The field of robotics is advancing at an unprecedented pace, with autonomous systems becoming increasingly integrated into our homes and industries. However, ensuring the safety and dependability of these systems remains a critical challenge. In response to this need, the UK Research and Innovation (UKRI) has announced the establishment of the Centre for Doctoral Training in Dependable and Deployable Artificial Intelligence for Robotics (CDT-DDAIR).
The CDT-DDAIR aims to address the pressing issue of verifying and certifying robotics and AI systems, enabling them to interact safely with users and their environment. By providing comprehensive training in AI, verification, design, and robotics, this groundbreaking initiative will equip PhD students with the necessary skills to develop dependable solutions that meet stringent safety standards.
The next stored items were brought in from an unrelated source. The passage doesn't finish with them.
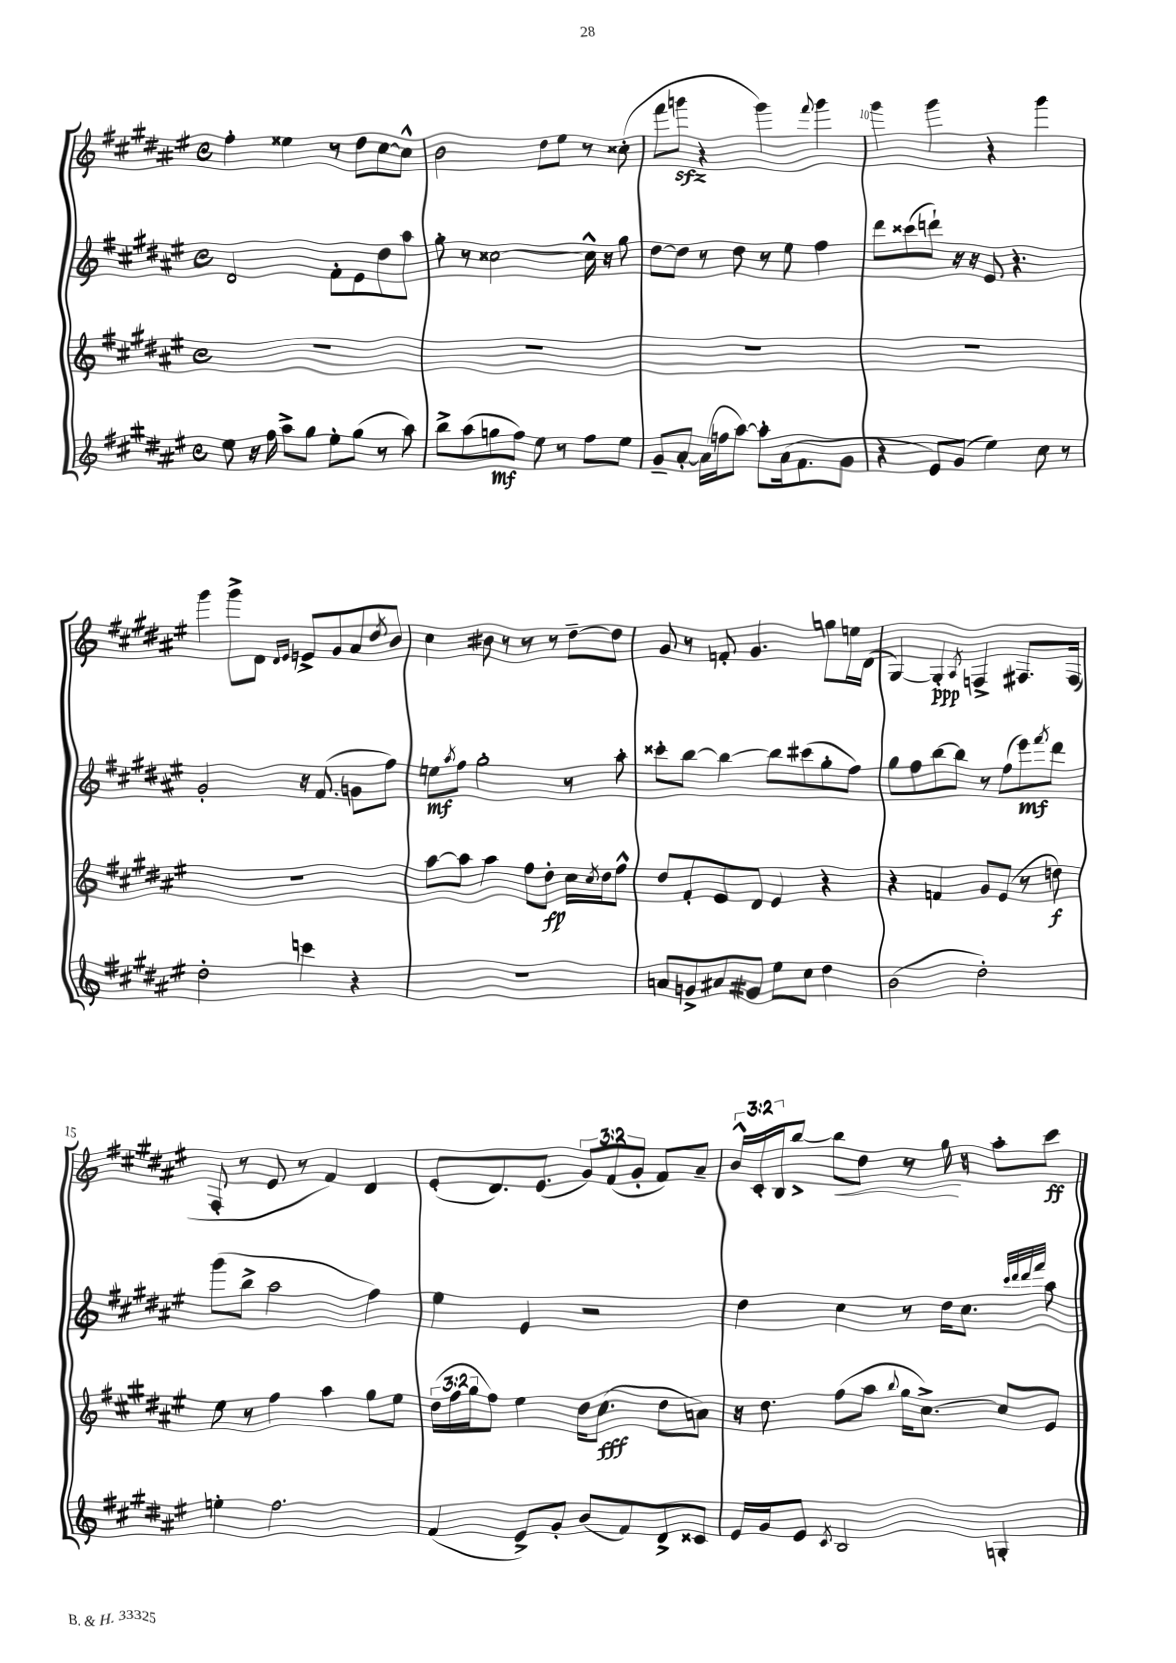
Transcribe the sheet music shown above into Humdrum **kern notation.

**kern	**kern	**kern	**kern
*staff4	*staff3	*staff2	*staff1
*clefG2	*clefG2	*clefG2	*clefG2
*k[f#c#g#d#a#e#]	*k[f#c#g#d#a#e#]	*k[f#c#g#d#a#e#]	*k[f#c#g#d#a#e#]
*M4/4	*M4/4	*M4/4	*M4/4
*met(c)	*met(c)	*met(c)	*met(c)
8ee#	1r	2d#	4ff#'
16r	.	.	.
16ff#	.	.	.
8aa#^	.	.	4ee##
8gg#	.	.	.
8ee#'	.	8f#'	8r
(8gg#	.	8e#	8dd#
8r	.	8dd#	[8cc#
8aa#)	.	8aa#	8cc#^^]
=	=	=	=
8bb^	1r	8gg#'	2b
(8aa#	.	8r	.
8gg	.	[2cc##	.
8ff#)	.	.	.
8ee#	.	.	8dd#
8r	.	.	8ee#
8ff#	.	16cc##^^]	8r
.	.	16r	.
8ee#	.	8gg#	(8cc##'
=	=	=	=
8g#~	1r	[8dd#	8fff#
[8a#'	.	8dd#]	8ggg
(16a#]	.	8r	4r
16ff	.	.	.
[8aa#)	.	8dd#	.
8aa#']	.	8r	4ggg)
(16a#	.	8ee#	.
8.f#	.	.	.
.	.	.	8qqfff#
.	.	4ff#	4ggg
8g#	.	.	.
=	=	=	=
4r	1r	8ddd#	4ggg#
.	.	(8ccc##	.
8e#)	.	8ddd`)	4ggg#
(8g#	.	16r	.
.	.	16r	.
4ee#)	.	8e#	4r
.	.	4.r	.
8cc#	.	.	4ggg#
8r	.	.	.
=	=	=	=
2dd#'	1r	2g#'	4ggg#
.	.	.	8ggg#^
.	.	.	8d#
.	.	.	16qqd#
.	.	.	16qqe#
4ccc	.	16r	8e^
.	.	(8.f#	.
.	.	.	8g#
4r	.	8g	8a#
.	.	.	8qdd#
.	.	8ff#)	8b
=	=	=	=
1r	[8aa#	8ee	4cc#
.	.	8qaa#	.
.	8aa#]	8ff#	.
.	4aa#	2gg#'	8b#
.	.	.	8r
.	8ff#	.	8r
.	8dd#'	.	8r
.	16cc#	8r	[8dd#~
.	8qcc#	.	.
.	16dd#	.	.
.	8ff#^^	8aa#'	8dd#]
=	=	=	=
8a	8dd#	8ccc##'	8g#
8g^	8f#'	[8bb	8r
8a#	8e#	4bb_	8f'
8g#	8d#	.	4.g#
8ee#	4e#	8bb]	.
8cc#	.	(8ccc#	.
4dd#	4r	8gg#'	8gg
.	.	8ff#)	16ee
.	.	.	(16d#
=	=	=	=
(2b	4r	8gg#	[4G#)
.	.	8ff#	.
.	4f	[8bb	4G#']
.	.	8bb]	.
.	.	.	8qA#
2dd#')	8g#	8r	4F^
.	(8e#	(8ff#	.
.	8r	8eee#)	8.F#
.	.	8qfff#	.
.	8dd)	8ddd#	.
.	.	.	(16F#
=	=	=	=
4ee'	8ee#	(8ggg#	8F#'
.	8r	8bb^	8r
2.ff#	4ff#	2aa#	8e#
.	.	.	8r
.	4aa#	.	4f#)
.	8gg#	4ff#)	4d#
.	8ee#	.	.
=	=	=	=
(4f#	(24dd#	4ee#	(8e#'
.	24ff#	.	.
.	24gg#	.	.
.	8ff#)	.	8.d#)
8e#^)	4ee#	4e#	.
.	.	.	(8.e#
8g#'	.	.	.
(8b	16dd#	2r	12g#)
.	(8.cc#	.	.
.	.	.	(12f#
8f#)	.	.	.
.	.	.	12g#'
8d#^	8dd#	.	8f#)
8c##	8a)	.	8a#~
=	=	=	=
16e#	16r	4dd#	24b^^
.	.	.	24c#'
16g#	8.dd#	.	.
.	.	.	24B
8e#	.	.	[8bb^
8qc#	.	.	.
2B	(8ff#	4cc#	8bb]
.	8aa#	.	8dd#
.	8qqbb	.	.
.	16gg#	8r	8r
.	[8.cc#^)	.	.
.	.	16dd#	16gg#
.	.	8.cc#	16r
4G'	8cc#]	.	8aa#'
.	.	32qqccc#	.
.	.	32qqddd#	.
.	.	32qqddd#	.
.	.	32qqfff#	.
.	8e#	8aa#	8ccc#
==	==	==	==
*-	*-	*-	*-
Based at the esteemed Edinburgh Centre for Robotics (ECR), a collaboration between Heriot-Watt University and the University of Edinburgh, the CDT-DDAIR will leverage state-of-the-art facilities, including living labs and a dedicated space for testing and development. With access to over £20 million worth of cutting-edge robotics equipment, students will have the opportunity to simulate and refine their solutions in a controlled environment.
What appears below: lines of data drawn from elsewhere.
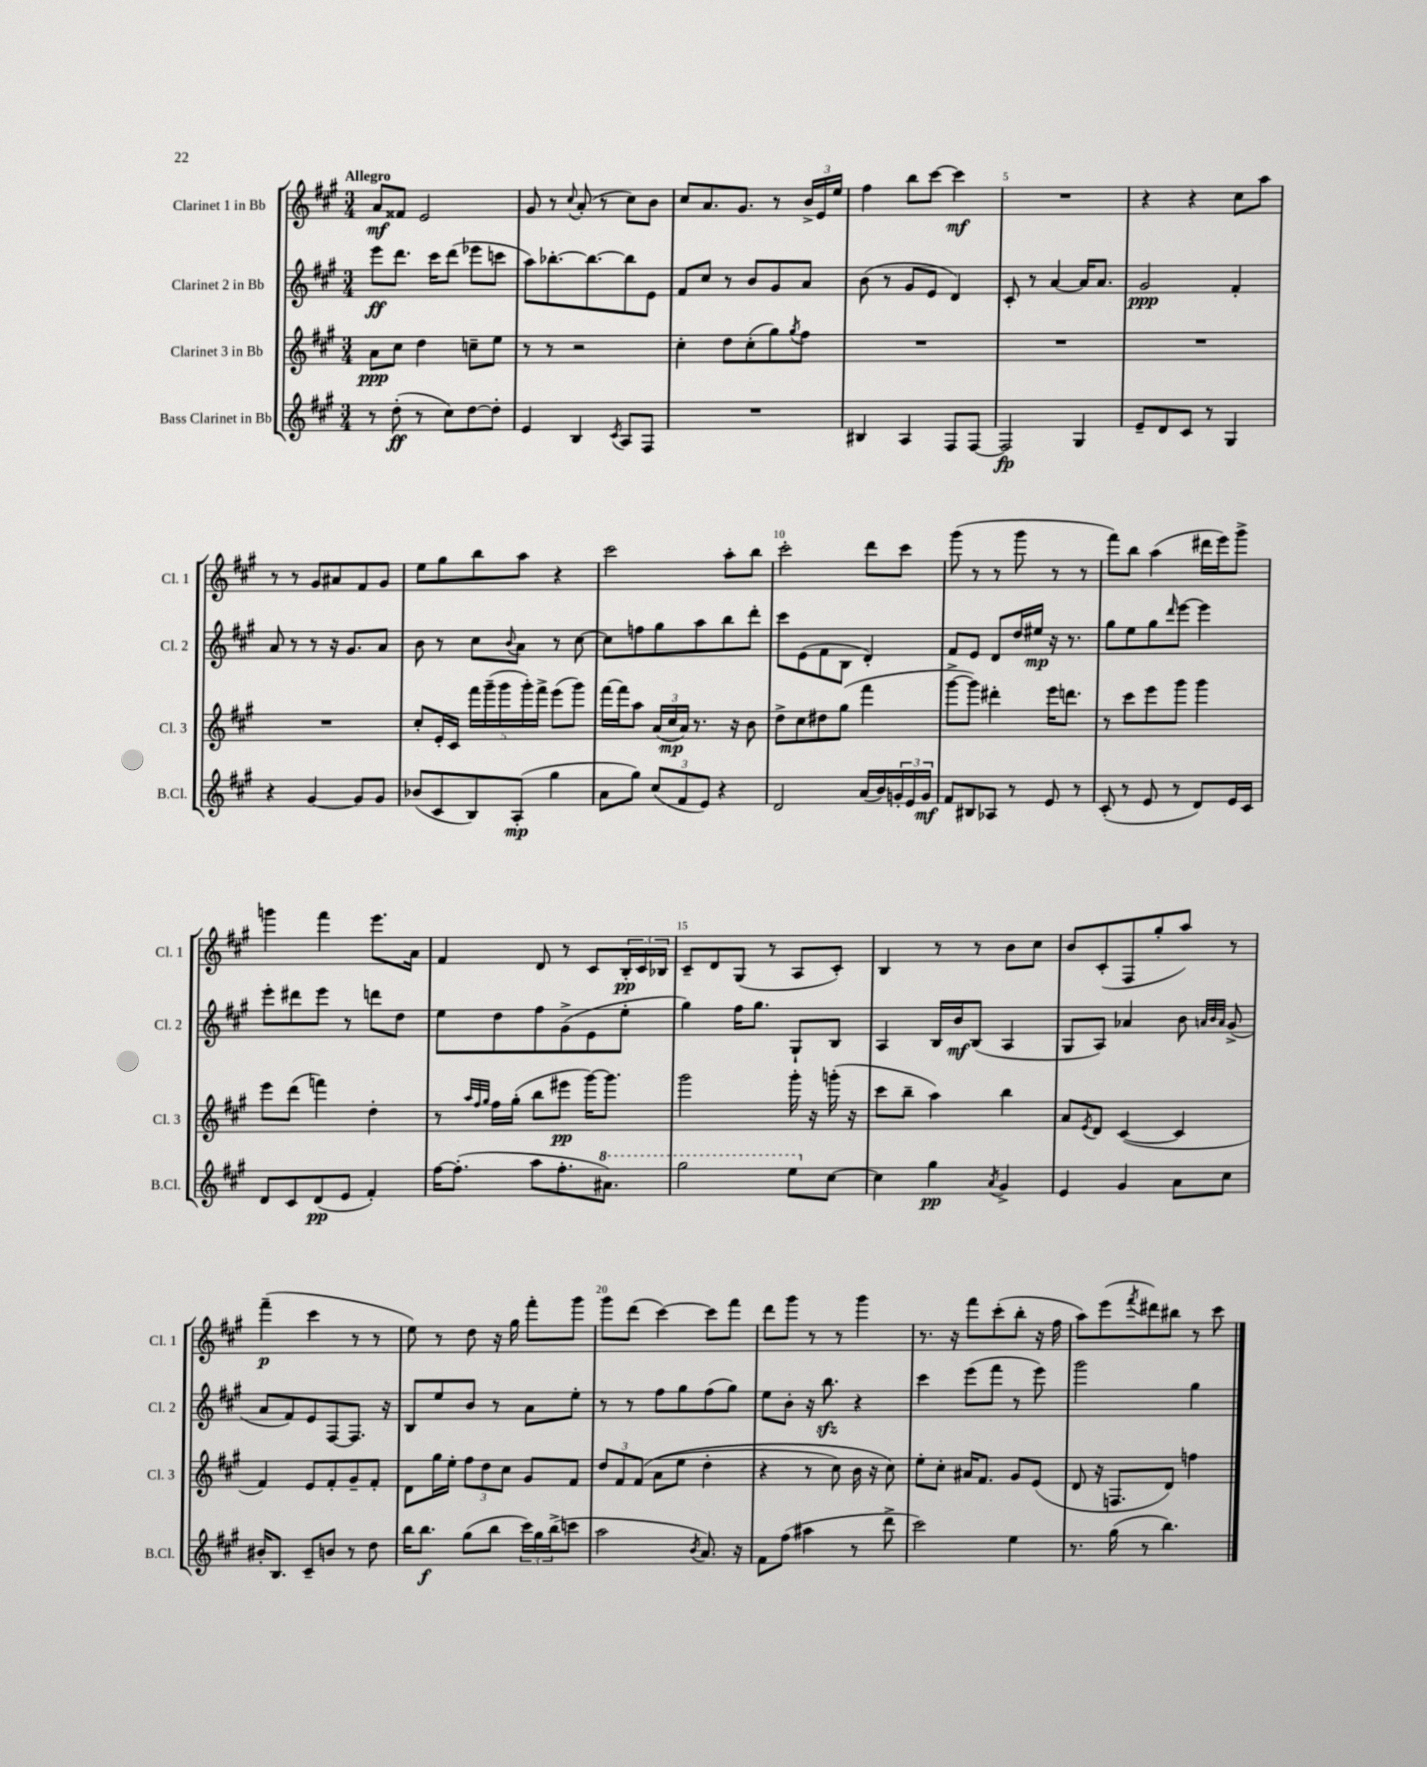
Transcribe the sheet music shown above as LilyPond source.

<<
\new StaffGroup <<
\new Staff = "s0" \with { instrumentName = "Clarinet 1 in Bb" shortInstrumentName = "Cl. 1" } {
    \clef treble \key a \major \numericTimeSignature \time 3/4 \tempo "Allegro"
    a'8\mf fisis'8 e'2 |
    gis'8 r8 \appoggiatura { cis''8 } a'8-.( r8 cis''8) b'8 |
    cis''8 a'8. gis'8. r8 \tuplet 3/2 { b'16-> e'16 e''16 } |
    fis''4 b''8 cis'''8~ cis'''4\mf |
    R2. |
    r4 r4 cis''8 a''8 |
    r8 r8 gis'8 ais'8 fis'8 gis'8 |
    e''8 gis''8 b''8 a''8 r4 |
    cis'''2 a''8-. b''8 |
    cis'''2-. d'''8 cis'''8 |
    gis'''8( r8 r8 gis'''8 r8 r8 |
    fis'''8) b''8 a''4( dis'''16 e'''16) gis'''8-> |
    g'''4 fis'''4 e'''8. a'16 |
    fis'4 d'8 r8 cis'8 \tuplet 3/2 { b16-.\pp cis'16 bes16 } |
    cis'8-- d'8 gis8( r8 a8 cis'8-.) |
    b4 r8 r8 b'8 cis''8 |
    b'8 cis'8-.( fis8 gis''8-. a''8) r8 |
    fis'''4--\p( cis'''4 r8 r8 |
    e''8) r8 d''8 r16 gis''16 fis'''8-. gis'''8 |
    gis'''8 d'''8( cis'''4~) cis'''8 fis'''8 |
    d'''8 gis'''8 r8 r8 gis'''4 |
    r8. r16 fis'''8 cis'''8-.( b''8-. r16 fis''16 |
    a''8) e'''8( \acciaccatura { fis'''8 } dis'''8) bis''8 r8 cis'''8 \bar "|." |
}
\new Staff = "s1" \with { instrumentName = "Clarinet 2 in Bb" shortInstrumentName = "Cl. 2" } {
    \clef treble \key a \major \numericTimeSignature \time 3/4
    e'''8\ff d'''8. cis'''16 d'''8( ees'''8 c'''8 |
    a''8) bes''8.~-. bes''8.~ bes''8 e'8 |
    fis'8 cis''8 r8 b'8 gis'8 a'8 |
    b'8( r8 gis'8 e'8 d'4) |
    cis'8-. r8 a'4~ a'16 a'8. |
    gis'2\ppp fis'4-. |
    a'8 r8 r8 r16 gis'8. a'8 |
    b'8 r8 cis''8 \appoggiatura { b'8 } a'8 r8 cis''8~ |
    cis''8 f''8 gis''8 a''8 b''8 d'''8-. |
    cis'''8 e'8( fis'8 b8 d'4-.) |
    fis'8 e'8 d'8 d''16 eis''16\mp r16 r8. |
    gis''8 e''8 gis''8 \grace { d'''16 } e'''8~ e'''4 |
    e'''8-. dis'''8 e'''8 r8 d'''8 d''8 |
    e''8 d''8 fis''8 gis'8->( e'8 e''8-. |
    gis''4) fis''16 gis''8. gis8-! b8 |
    a4 b16 b'16\mf b8( a4 |
    gis8 a8) aes'4 b'8 \grace { a'32 b'32 a'32 } gis'8->( |
    a'8 fis'8) e'8 fis8~ fis8. r16 |
    b8 e''8 b'8 r8 a'8 e''8-. |
    r8 r8 fis''8 gis''8 fis''8( gis''8) |
    e''8 b'8-. r16 b''8.\sfz r4 |
    cis'''4 e'''8( fis'''8 r8 e'''8) |
    gis'''2 gis''4 \bar "|." |
}
\new Staff = "s2" \with { instrumentName = "Clarinet 3 in Bb" shortInstrumentName = "Cl. 3" } {
    \clef treble \key a \major \numericTimeSignature \time 3/4
    a'8\ppp cis''8 d''4 c''8-- e''8 |
    r8 r8 r2 |
    cis''4-. d''8 cis''8-.( gis''8) \acciaccatura { gis''8 } fis''8 |
    R2. |
    R2. |
    R2. |
    R2. |
    cis''8-. e'16-. cis'16 \tuplet 5/4 { fis'''16 gis'''16--( gis'''16 gis'''16-.) fis'''16-> } e'''8( gis'''8) |
    fis'''16~ fis'''16 a''8 \tuplet 3/2 { a'16( cis''16\mp a'16) } r8. r16 b'8 |
    d''8-> cis''8 dis''8 gis''8( fis'''4 |
    gis'''8~-> gis'''8) dis'''4-. e'''16 d'''8. |
    r8 cis'''8 e'''8 gis'''8 gis'''4 |
    e'''8 d'''8( f'''4) d''4-. |
    r8 \grace { a''32 fis''32 gis''32 } fis''16 gis''16-.( b''8 eis'''8\pp gis'''16~) gis'''8. |
    gis'''2 gis'''16-. r16 g'''16-.( r16 |
    cis'''8 b''8-- a''4) b''4 |
    a'8 \acciaccatura { e'8 } d'8 cis'4~( cis'4 |
    fis'4) e'8 fis'8-. gis'8-- fis'8-. |
    d'8 gis''16 e''16-. \tuplet 3/2 { fis''8 d''8 cis''8 } gis'8 fis'8 |
    \tuplet 3/2 { d''8 fis'8 fis'8\( } a'8( e''8 d''4-. |
    r4 r8 cis''8) b'16 r16 cis''8\) |
    e''8-. cis''8-. ais'16 fis'8. gis'8 e'8( |
    d'8 r16 f8. d'8) f''4 \bar "|." |
}
\new Staff = "s3" \with { instrumentName = "Bass Clarinet in Bb" shortInstrumentName = "B.Cl." } {
    \clef treble \key a \major \numericTimeSignature \time 3/4
    r8 d''8-.\ff( r8 cis''8) d''8~ d''8-. |
    e'4 b4 \acciaccatura { cis'8 } a8 fis8 |
    R2. |
    bis4 a4 fis8 fis8~ |
    fis2\fp gis4 |
    e'8-- d'8 cis'8 r8 gis4 |
    r4 gis'4~ gis'8 gis'8 |
    bes'8( cis'8 b8) a8-.\mp( gis''4 |
    a'8 gis''8) \tuplet 3/2 { cis''8( fis'8 e'8) } r4 |
    d'2 a'16( b'16) \tuplet 3/2 { g'16-. e'16 g'16\mf } |
    fis'8 bis8 aes8 r8 e'8 r8 |
    cis'8-.( r8 e'8 r8 d'8) e'16 cis'16 |
    d'8 cis'8 d'8\pp( e'8 fis'4-.) |
    fis''16~ fis''8.-.( a''8 fis''8.-. \ottava #1 ais''8.) |
    gis'''2 e'''8 \ottava #0 cis''8~ |
    cis''4 gis''4\pp \acciaccatura { a'8 } gis'4-> |
    e'4 gis'4 a'8 cis''8 |
    bis'16-. b8. cis'8-- b'8 r8 d''8 |
    b''16 b''8.\f gis''8( b''8 \tuplet 3/2 { cis'''16) gis''16 b''16->( } c'''8 |
    a''2 \acciaccatura { b'8 } a'8.) r16 |
    fis'8 fis''8( ais''4 r8 d'''8-> |
    cis'''2) e''4 |
    r8. gis''16( r8 b''4.) \bar "|." |
}
>>
>>
\layout { \context { \Score \override BarNumber.break-visibility = ##(#f #t #t) barNumberVisibility = #(every-nth-bar-number-visible 5) } }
Director of the CDT-DDAIR, Professor Ron Petrick of Heriot-Watt University, emphasizes the urgency of integrating safety considerations into AI and robotics. He underscores the importance of certifiability, reliability, and human-centered design, especially when deploying AI assistants in homes and interfacing with manufacturing and construction processes. Petrick believes that cultivating a new generation of researchers and innovators who prioritize safety will not only bolster the UK’s expertise in robotics but also increase productivity and establish the country as a global leader in trustworthy AI technologies.
What is the aim of the CDT-DDAIR?
The CDT-DDAIR aims to train PhD students in verification and certification systems for robotics and AI to ensure their safe interaction with users and the environment.
Where will the CDT-DDAIR be based?
The CDT-DDAIR will be based at the Edinburgh Centre for Robotics (ECR), which is a joint initiative between Heriot-Watt University and the University of Edinburgh. It includes the National Robotarium and the Bayes Centre.
What facilities will be available to students in the CDT-DDAIR?
Students in the CDT-DDAIR will have access to state-of-the-art facilities, including living labs and a dedicated space for testing and development. More than £20 million worth of robotics equipment will be available for simulation and training purposes.
Why is safety important in robotics?
Ensuring the safety of robotics and AI systems is crucial as they become increasingly integrated into our daily lives. Safety considerations are essential for applications such as AI assistants in homes and robots operating in challenging and extreme environments, such as manufacturing and construction.